Data records:
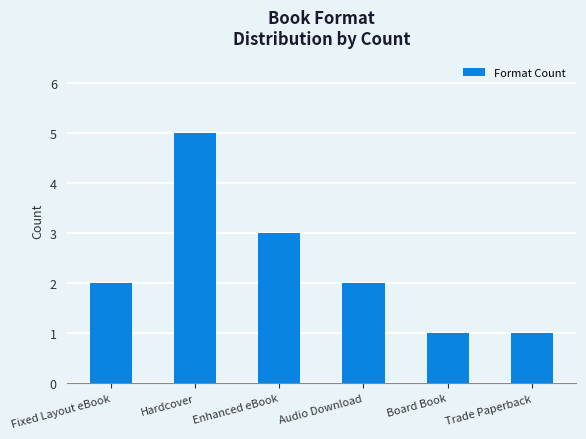

Count the number of categories in the chart.

6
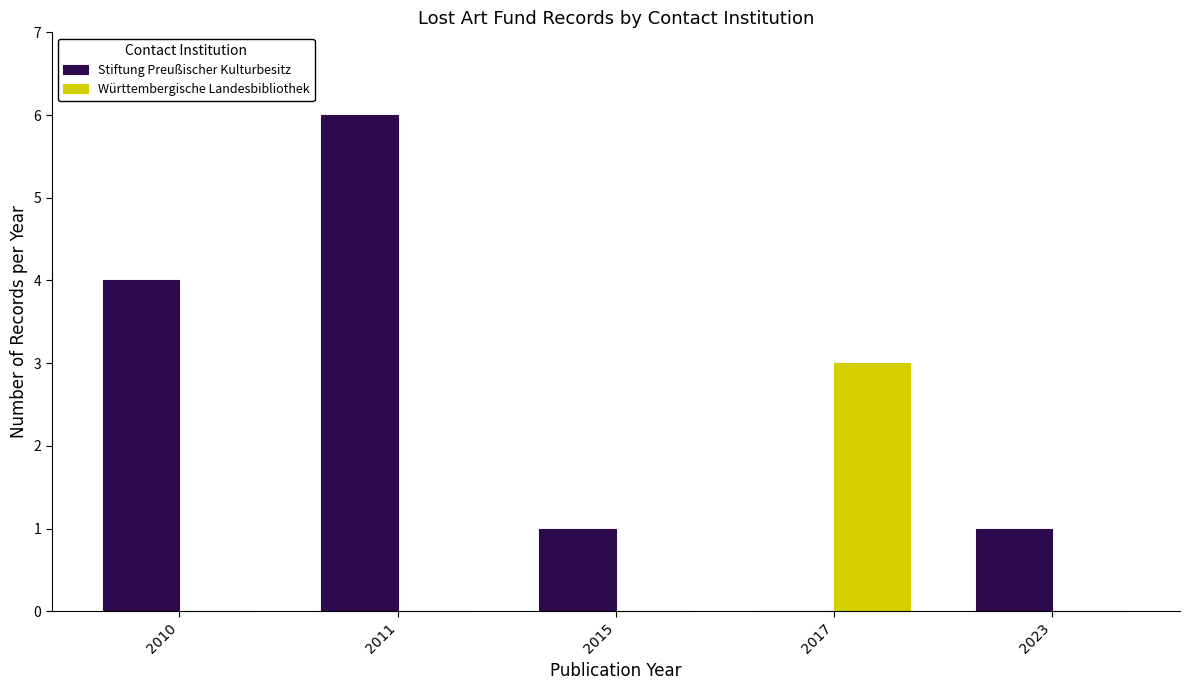

Which series has the largest total across all categories?

Stiftung Preußischer Kulturbesitz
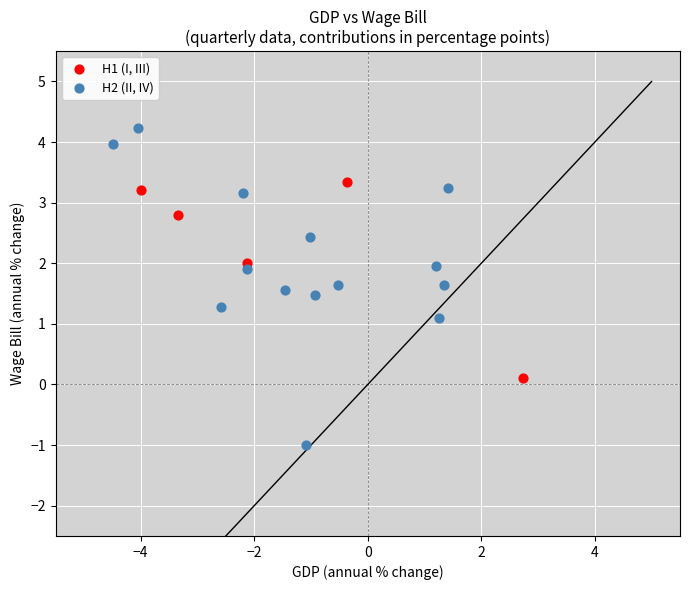

Which series reaches the maximum Y coordinate?

H2 (II, IV)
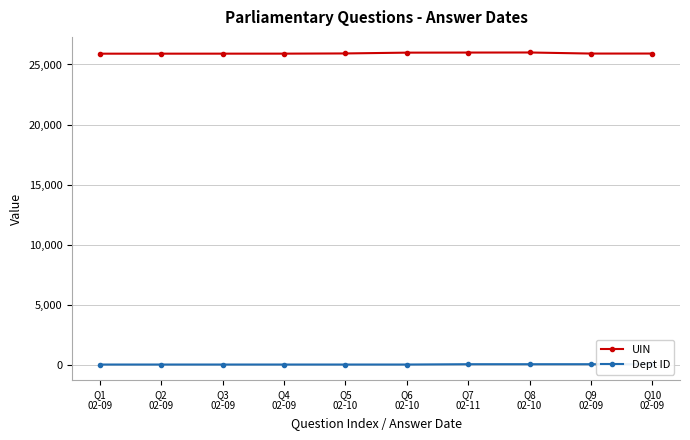

The Dept ID series shows 26 at Q4
02-09. True or false?

True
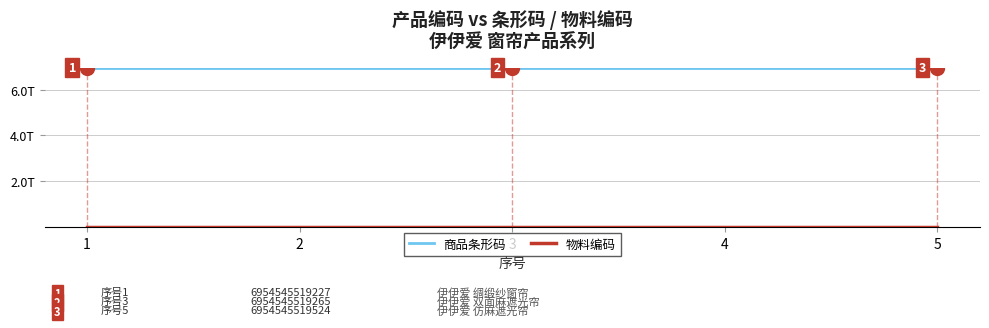

What is the sum of the 物料编码 values at 1 and 3?

1000049584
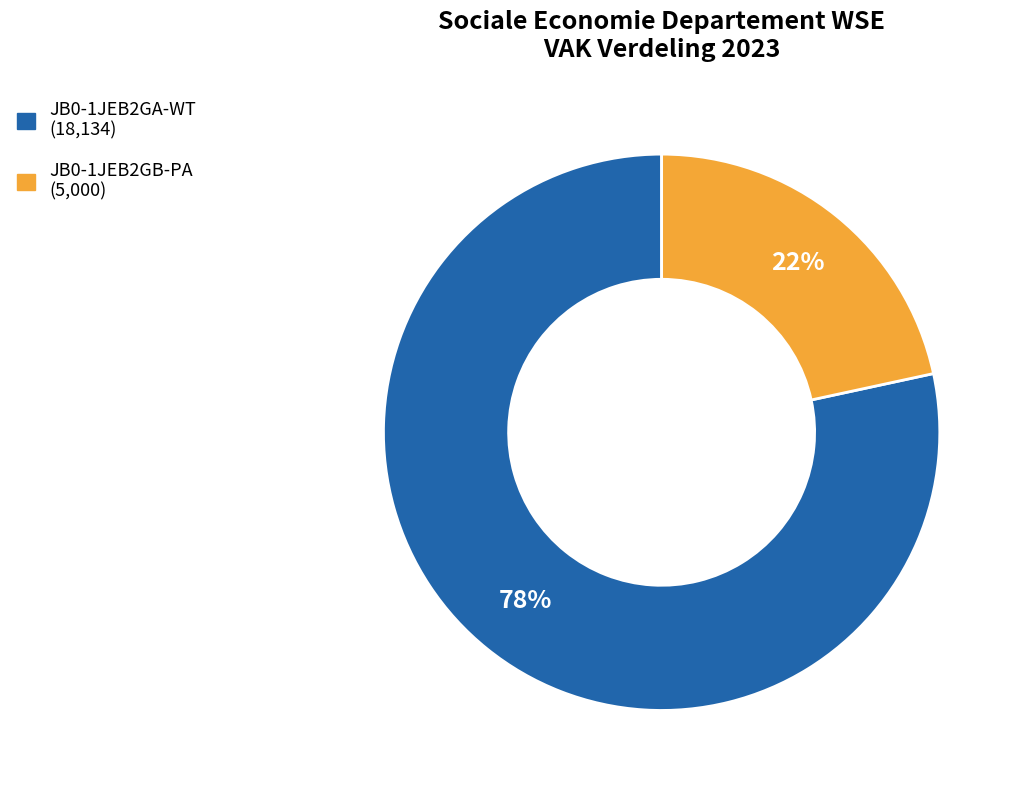

Which has a higher value, JB0-1JEB2GB-PA or JB0-1JEB2GA-WT?

JB0-1JEB2GA-WT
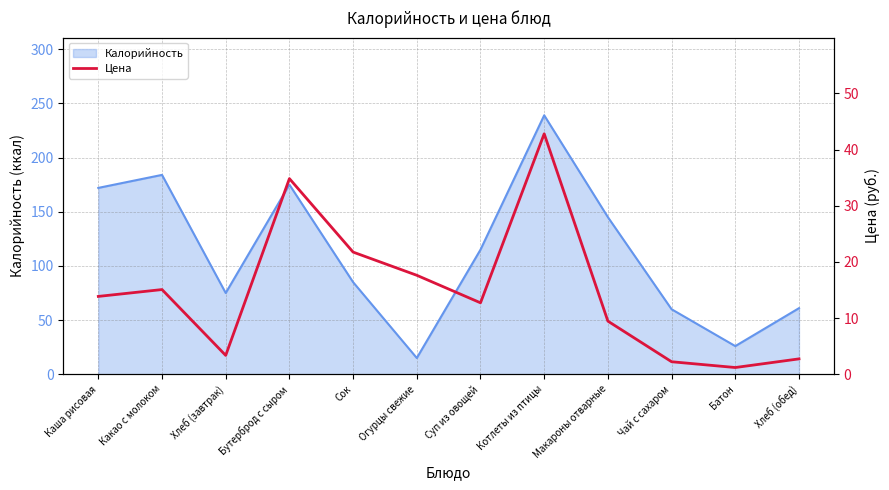

True or false: the data shows 2.7 at Хлеб (обед).

True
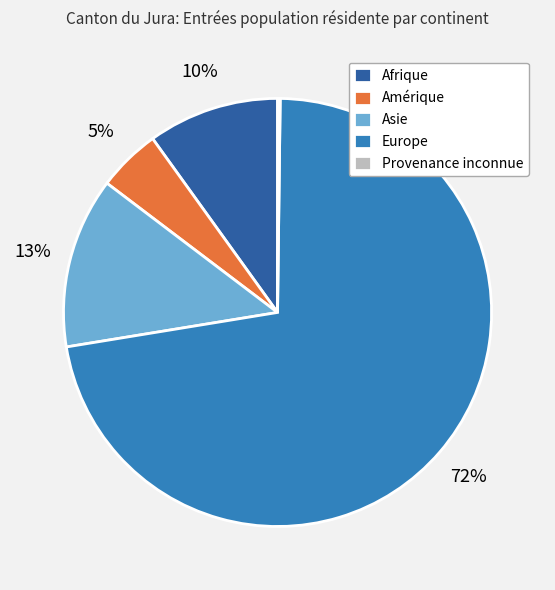

What is the largest slice in the pie chart?

Europe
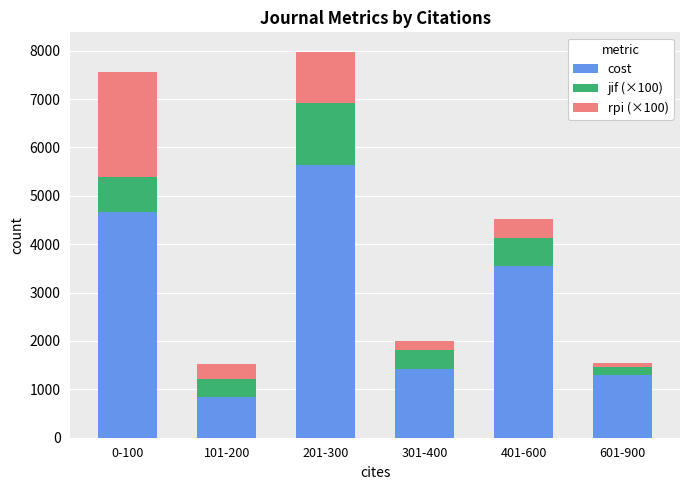

Which category has the lowest value in the cost series?

101-200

• _Exercise instructions_
How many lines of the records above contain the string "Which", counting only matches with the same capitalization? Reply with the number alone.

• _Task response_
4